「別れの言葉」は言わない――劇場版『きんいろモザイクThank you!!』感想

 遅ればせながら、劇場版『きんいろモザイクThank you!!』を観ました。実は「きんモザ」はアニメ1期すら完走していないし、5年前の映画1作目「Pretty Days」も観ていないのに大丈夫だろうか……と思いつつ観に行ったのですが、とても楽しめました。
以下、ネタバレありの感想です。

 

 この10年来ですっかり定着した「日常系」というジャンルが向き合ってきたもっとも大きなテーゼは「日常の終わりをいかに描くか」というものだろう。たとえば日常系アニメの火付け役となった『けいおん!』は、卒業によって終わってしまう今の日常、そしてその寂しさと未来への期待が入り混じった少女たちの感情を見事に描いたし、近年放映された『まちカドまぞく』においては、「日常」それ自体の自明性を問うことで、「日常の有限性」が示唆されている。

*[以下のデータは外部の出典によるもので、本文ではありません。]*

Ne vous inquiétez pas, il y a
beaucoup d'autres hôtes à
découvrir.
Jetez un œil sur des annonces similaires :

 今回上映された劇場版『きんいろモザイクThank you!!』も、卒業という極めてオーソドックスな切り口ではあるが、一つの「日常の終わり」を描いている。着目すべきなのは、その主題自体よりも、シノやアリスたちが「終わりゆく日常」に対し、どのように向き合っているかだろう。
 本作は、全体を通して“異様なまでの明るさ”に溢れている。随所に散りばめられた畳みかけるようなギャグシーンは、少なからず観客の笑いを誘ったはずだ。私も例外ではなかった。しかし、思い返すとそれはあまりにも「過剰」な気がする。まるで終わりゆく日常、そして湧き上がる寂しさをなんとか振り切ろうとするがごとく……。

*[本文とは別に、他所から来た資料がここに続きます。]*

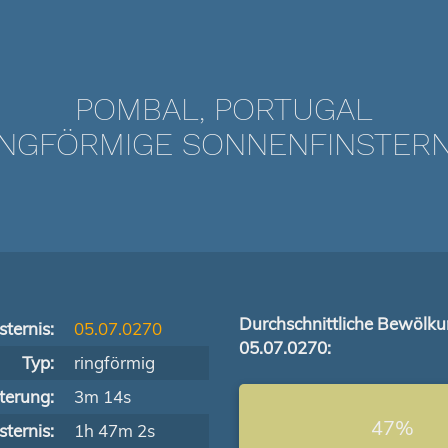
POMBAL, PORTUGAL
NGFÖRMIGE SONNENFINSTERNIS
Durchschnittliche Bewölk
ternis:
05.07.0270
05.07.0270:
Typ:
ringförmig
terung:
3m 14s
47%
ternis:
1h 47m 2s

 また、シノたち5人はいずれも進学を選ぶが、同じ大学に行くわけではない。綾、陽子、カレンは同じ日本の大学に進学するが、シノとアリスはイギリスの大学に進学すると決める。たしかに作中でも言及されるように、交通手段が発達した現代において「日本とイギリスは案外近い」。そして今では言うまでもなく、インターネットを通じて、地球上のどこでもコミュニケートすることもできる。しかしこのように「物理的な近さ」が強調される一方で、本作では一緒にいるはずの彼女たちですら、潜在的に離れていることもまた示唆される。それを象徴的に表しているのが、アリスがシノに「卒業したらイギリスの大学に行く」ことを英語で告げるものの、シノはその英語を理解できなかったという場面だ。
 ずっと一緒にいても、まだ通じないこともある。だがそれはネガティブに解されるものではない。「まだ通じ合えない部分がある」からこそ、これからもまだお互いに「近づいていける」のだ。おそらく彼女たちは寂しさを振り切って、一貫して前を向こうとしている。

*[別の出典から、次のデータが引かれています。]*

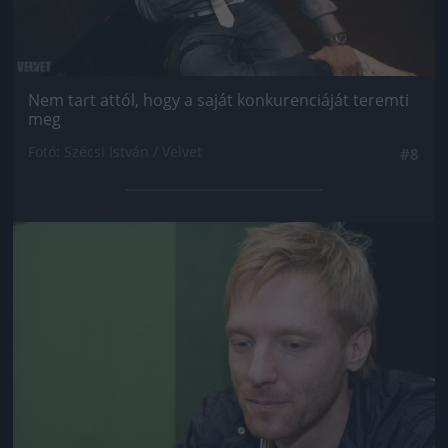
Nem tart attól, hogy a saját konkurenciáját teremti
meg
Fotó: Szécsi István / Velvet
#8
Jön még kép!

 それはもしかすると、少なからず「空元気」の部分もあるかもしれない。だがシノが言うように「ため息をつくと幸せは逃げてしまう」。だから決して「さよなら」とは言わない。卒業に際して口にするのは「これからもよろしく」なのだ。そして高校生活を思い出すとき、過ぎ去った日を惜しむよりも、彼女たちはこう思うのだろう――「ありがとう」と。